Sergei RACHMANINOV (1873-1943)
Symphony No.1 [46:08]
The Isle of the Dead - Symphonic Poem, Op. 29 [21:05]
Symphony No.2 [57:16]
The Rock - Fantasy for Orchestra, Op. 7 [14:25]
Symphony No.3 [40:30]
Symphonic Dances, Op. 45 [33:40]
The Bells, Op. 35 [35:10]
Spring, Op. 20 [15:57]
Three Russian Songs, Op. 41 [12:05]
Alexandrina Pendachanska (soprano), Kaludi Kaludov (tenor), Sergei Leiferkus (tenor)
Choral Arts Society of Philadelphia
Philadelphia Orchestra/Charles Dutoit
rec. Memorial Hall, Philadelphia, November 1990 (CD3); November 1991 (CD1); January 1992 (CD4); February 1993 (CD2). DDD
NEWTON CLASSICS 8802021 [4 CDs: 67:13 + 73:41 + 74:29 + 63:24]


Experience Classicsonline

Before he went to Montreal Dutoit had recorded for Erato. His Roussel symphonies are still a cornerstone of the Warner Apex catalogue. Dutoit’s tenure (1977-2002) with Orchestre symphonique de Montréal (OSM) and his friendship with Decca producer Ray Minshull – also the producer of CD 3 here – took the Montreal orchestra to an international eminence it had never previously won. When Dutoit left Montreal the orchestra’s grip on the world’s attention sank to a level secured by those recordings. As they gradually slipped from the catalogue so the orchestra’s profile faded. During those halcyon days Decca made well-loved versions of the orchestral Ravel, Debussy and Berlioz. No surprise – Dutoit is French-speaking Swiss-born and Montreal is in Quebec, the heartland of Gallophile nationalism within Canada. Apart from the usual prominent territory he seems never to have looked at the likes of Schmitt, Lazzari, Witkowski, Ropartz, Aubert, Lesur or Maurice – at least not on record. Dutoit also made Montreal forays into Prokofiev, Bartók, de Falla, Stravinsky and a host of early twentieth century others; not that he restricted himself to this area: Tchaikovsky for example.
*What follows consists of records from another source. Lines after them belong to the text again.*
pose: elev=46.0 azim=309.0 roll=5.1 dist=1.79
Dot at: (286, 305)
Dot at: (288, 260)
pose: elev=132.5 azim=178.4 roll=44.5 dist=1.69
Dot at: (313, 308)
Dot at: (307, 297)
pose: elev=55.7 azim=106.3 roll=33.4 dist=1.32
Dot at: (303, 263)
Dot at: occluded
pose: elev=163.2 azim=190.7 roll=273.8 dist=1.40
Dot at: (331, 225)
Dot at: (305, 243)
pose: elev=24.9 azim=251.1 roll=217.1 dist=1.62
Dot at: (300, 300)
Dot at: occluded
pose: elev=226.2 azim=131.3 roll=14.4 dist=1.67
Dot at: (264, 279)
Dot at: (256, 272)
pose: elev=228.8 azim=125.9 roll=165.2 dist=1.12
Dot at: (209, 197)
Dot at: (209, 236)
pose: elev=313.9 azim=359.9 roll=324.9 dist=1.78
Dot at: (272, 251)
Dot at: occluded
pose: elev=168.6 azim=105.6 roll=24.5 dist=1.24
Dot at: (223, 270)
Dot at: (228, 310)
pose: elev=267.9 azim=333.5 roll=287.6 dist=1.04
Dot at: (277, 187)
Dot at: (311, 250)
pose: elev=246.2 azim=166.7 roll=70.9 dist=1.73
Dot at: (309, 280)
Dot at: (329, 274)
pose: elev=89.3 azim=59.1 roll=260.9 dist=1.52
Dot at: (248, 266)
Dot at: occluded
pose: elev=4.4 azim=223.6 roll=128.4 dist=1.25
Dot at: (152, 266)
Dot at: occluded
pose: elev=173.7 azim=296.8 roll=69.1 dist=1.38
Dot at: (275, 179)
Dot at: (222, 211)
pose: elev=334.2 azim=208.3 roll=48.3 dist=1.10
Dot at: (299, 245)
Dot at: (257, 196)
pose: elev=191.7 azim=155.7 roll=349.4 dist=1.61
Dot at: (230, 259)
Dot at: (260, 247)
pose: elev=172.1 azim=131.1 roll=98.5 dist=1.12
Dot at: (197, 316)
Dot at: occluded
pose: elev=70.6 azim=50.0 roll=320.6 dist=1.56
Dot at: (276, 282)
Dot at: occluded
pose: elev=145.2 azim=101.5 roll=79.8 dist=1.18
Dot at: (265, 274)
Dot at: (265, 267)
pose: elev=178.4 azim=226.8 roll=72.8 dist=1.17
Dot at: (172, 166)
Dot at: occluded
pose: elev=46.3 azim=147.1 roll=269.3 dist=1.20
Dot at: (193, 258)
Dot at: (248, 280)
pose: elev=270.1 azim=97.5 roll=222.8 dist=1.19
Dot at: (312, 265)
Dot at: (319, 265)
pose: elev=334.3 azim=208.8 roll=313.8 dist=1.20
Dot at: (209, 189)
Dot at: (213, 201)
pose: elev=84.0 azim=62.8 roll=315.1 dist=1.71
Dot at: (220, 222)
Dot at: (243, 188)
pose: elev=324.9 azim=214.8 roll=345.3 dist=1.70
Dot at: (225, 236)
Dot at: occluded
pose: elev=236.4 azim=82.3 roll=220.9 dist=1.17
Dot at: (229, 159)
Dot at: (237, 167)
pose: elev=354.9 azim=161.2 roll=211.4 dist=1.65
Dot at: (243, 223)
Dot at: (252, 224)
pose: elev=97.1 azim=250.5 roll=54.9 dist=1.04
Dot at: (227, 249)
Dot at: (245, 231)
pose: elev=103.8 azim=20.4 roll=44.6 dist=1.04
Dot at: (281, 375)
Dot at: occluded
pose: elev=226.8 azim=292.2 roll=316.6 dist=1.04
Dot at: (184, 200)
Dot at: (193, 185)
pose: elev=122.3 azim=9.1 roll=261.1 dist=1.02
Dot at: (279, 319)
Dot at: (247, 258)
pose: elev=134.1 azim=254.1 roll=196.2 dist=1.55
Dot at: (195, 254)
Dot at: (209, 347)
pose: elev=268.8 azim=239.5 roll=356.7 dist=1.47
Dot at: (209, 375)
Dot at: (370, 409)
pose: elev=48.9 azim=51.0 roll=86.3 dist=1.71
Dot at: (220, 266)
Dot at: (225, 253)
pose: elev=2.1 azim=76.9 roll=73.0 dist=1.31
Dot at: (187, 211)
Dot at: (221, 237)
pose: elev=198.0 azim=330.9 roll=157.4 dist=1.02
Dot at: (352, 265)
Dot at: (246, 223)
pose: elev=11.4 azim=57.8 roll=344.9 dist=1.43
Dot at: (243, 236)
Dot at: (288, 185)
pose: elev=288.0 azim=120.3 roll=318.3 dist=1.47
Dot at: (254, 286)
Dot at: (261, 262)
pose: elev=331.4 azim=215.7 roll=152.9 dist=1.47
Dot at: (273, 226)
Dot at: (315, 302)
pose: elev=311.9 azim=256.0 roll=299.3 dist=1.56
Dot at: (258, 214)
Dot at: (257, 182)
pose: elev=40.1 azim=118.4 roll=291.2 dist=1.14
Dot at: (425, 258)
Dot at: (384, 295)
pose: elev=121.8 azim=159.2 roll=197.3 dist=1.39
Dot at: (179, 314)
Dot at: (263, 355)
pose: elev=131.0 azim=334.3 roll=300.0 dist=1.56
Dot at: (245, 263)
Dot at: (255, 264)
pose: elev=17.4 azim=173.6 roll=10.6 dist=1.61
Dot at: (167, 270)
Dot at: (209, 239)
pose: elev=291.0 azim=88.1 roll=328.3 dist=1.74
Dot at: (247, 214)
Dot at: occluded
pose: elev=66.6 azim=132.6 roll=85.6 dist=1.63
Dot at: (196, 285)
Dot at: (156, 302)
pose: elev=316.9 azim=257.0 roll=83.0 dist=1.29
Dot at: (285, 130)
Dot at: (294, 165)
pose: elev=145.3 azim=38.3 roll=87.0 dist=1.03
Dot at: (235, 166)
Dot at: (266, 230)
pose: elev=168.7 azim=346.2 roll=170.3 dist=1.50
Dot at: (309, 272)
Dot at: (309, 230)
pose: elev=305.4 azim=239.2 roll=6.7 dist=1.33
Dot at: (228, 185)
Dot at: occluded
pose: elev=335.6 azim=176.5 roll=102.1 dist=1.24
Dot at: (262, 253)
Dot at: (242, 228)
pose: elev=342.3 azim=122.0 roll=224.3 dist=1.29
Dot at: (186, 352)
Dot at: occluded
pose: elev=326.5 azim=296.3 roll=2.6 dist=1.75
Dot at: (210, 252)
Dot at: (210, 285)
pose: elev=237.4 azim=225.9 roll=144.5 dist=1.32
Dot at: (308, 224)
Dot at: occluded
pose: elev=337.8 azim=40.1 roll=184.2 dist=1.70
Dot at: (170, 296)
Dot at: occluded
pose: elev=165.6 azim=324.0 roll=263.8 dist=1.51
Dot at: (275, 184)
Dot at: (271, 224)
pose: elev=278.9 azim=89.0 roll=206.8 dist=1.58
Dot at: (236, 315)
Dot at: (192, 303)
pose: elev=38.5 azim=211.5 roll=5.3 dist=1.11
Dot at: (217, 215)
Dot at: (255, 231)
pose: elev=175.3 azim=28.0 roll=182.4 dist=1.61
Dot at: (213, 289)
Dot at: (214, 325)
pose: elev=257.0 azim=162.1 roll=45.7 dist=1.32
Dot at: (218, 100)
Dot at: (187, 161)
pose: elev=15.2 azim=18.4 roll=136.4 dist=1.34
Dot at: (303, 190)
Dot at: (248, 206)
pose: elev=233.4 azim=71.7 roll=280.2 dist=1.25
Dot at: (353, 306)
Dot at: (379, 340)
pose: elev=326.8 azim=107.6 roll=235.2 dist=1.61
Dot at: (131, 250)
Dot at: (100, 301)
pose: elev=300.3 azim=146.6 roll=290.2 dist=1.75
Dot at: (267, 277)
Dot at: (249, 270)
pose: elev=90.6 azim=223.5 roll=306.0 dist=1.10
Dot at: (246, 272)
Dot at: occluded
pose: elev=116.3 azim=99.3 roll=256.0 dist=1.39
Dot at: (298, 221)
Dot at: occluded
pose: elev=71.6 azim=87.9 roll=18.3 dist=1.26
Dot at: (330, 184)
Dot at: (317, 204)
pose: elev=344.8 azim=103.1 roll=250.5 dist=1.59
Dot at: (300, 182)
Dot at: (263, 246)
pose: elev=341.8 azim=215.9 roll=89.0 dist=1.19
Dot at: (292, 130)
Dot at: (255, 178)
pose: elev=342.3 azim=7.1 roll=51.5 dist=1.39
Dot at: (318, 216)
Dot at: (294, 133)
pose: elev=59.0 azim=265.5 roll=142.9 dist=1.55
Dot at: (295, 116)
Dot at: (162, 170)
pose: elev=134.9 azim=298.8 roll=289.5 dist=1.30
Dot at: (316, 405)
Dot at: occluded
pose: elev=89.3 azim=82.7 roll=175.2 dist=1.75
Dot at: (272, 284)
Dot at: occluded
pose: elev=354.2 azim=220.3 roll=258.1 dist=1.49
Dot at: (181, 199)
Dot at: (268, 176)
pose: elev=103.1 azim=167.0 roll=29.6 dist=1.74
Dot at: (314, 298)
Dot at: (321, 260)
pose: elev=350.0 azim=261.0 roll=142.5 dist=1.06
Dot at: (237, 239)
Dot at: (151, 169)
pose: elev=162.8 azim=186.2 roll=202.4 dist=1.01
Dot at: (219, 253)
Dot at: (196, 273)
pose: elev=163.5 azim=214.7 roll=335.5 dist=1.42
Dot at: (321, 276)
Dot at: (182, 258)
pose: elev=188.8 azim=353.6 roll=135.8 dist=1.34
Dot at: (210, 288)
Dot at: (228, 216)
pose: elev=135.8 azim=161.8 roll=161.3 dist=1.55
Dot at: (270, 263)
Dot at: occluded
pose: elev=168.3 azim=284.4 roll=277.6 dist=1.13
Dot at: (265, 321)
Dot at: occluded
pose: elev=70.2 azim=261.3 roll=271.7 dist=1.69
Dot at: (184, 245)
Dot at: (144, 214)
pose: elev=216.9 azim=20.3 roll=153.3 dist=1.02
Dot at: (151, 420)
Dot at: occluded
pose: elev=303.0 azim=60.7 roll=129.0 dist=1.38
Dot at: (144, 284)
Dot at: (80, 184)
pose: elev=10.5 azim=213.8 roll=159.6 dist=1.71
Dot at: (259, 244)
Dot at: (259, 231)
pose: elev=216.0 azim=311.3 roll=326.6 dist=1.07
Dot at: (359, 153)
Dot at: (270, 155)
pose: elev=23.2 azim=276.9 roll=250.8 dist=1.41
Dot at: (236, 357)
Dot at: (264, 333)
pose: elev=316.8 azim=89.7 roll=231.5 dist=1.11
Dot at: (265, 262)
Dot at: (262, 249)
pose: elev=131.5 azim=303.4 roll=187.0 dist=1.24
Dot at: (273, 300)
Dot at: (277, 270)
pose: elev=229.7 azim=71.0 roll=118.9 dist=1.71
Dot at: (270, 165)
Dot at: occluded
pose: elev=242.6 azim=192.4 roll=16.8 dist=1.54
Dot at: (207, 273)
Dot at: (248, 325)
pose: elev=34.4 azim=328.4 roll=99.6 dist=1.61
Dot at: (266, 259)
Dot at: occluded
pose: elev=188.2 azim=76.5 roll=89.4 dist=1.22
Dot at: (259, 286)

He guested at Philadelphia in 1980 and then from 1990 to 1999 became its music director. He has been appointed chief conductor and artistic adviser to the orchestra from 2008 to 2012. Given the long Rachmaninov tradition in Philadelphia stretching back to Stokowski and Ormandy days it was no surprise that Dutoit and the orchestra would look in that direction. The auguries were good and the technology certainly delivers in the currency of refinement. You can sample the sophisticated and vibrant sound in the first five minutes of The Bells. On the other hand what should be bristling excitement seems blunted. It’s more Autumn reflective than Spring rapture - though I did really like the ardent tenor of Kaludi Kaludov. The same can be said of the smooth accounts of Spring and Three Russian Songs. This last disc was reissued by Decca Eloquence in 2005 and was well liked at the time by John Phillips. The Symphony No. 3 is also rather middle of the road, highly competent but not gripping; same goes for The Isle of the Dead although the little violin ‘commas’ at 3:55 are superbly etched in. Things improve by a degree or two for the Symphonic Dances but nothing to compare with the classic Kondrashin or to Temirkanov on Signum or Neeme Järvi on Chandos or Brilliant. In fairness things do hot up in the final measures of the third dance but it’s too little too late. Unforgivably Dutoit does not insist on the final tam-tam smash being allowed to vibrate to silence. The Second Symphony is a cut above in this company. It all seems very well judged, sumptuous and with plenty of heady adrenaline. It can reliably be counted in the variegatedly excellent company of Svetlanov, Rozhdestvensky, Cura (do not forget him on any account), Kogan (dazzlingly bright) and Sanderling. The Rock is an early work and very Rimskian. It suits Dutoit’s temperament and is done lucidly and with considerable poetry. The First Symphony is also well put across. I really warmed to the second movement for the first time.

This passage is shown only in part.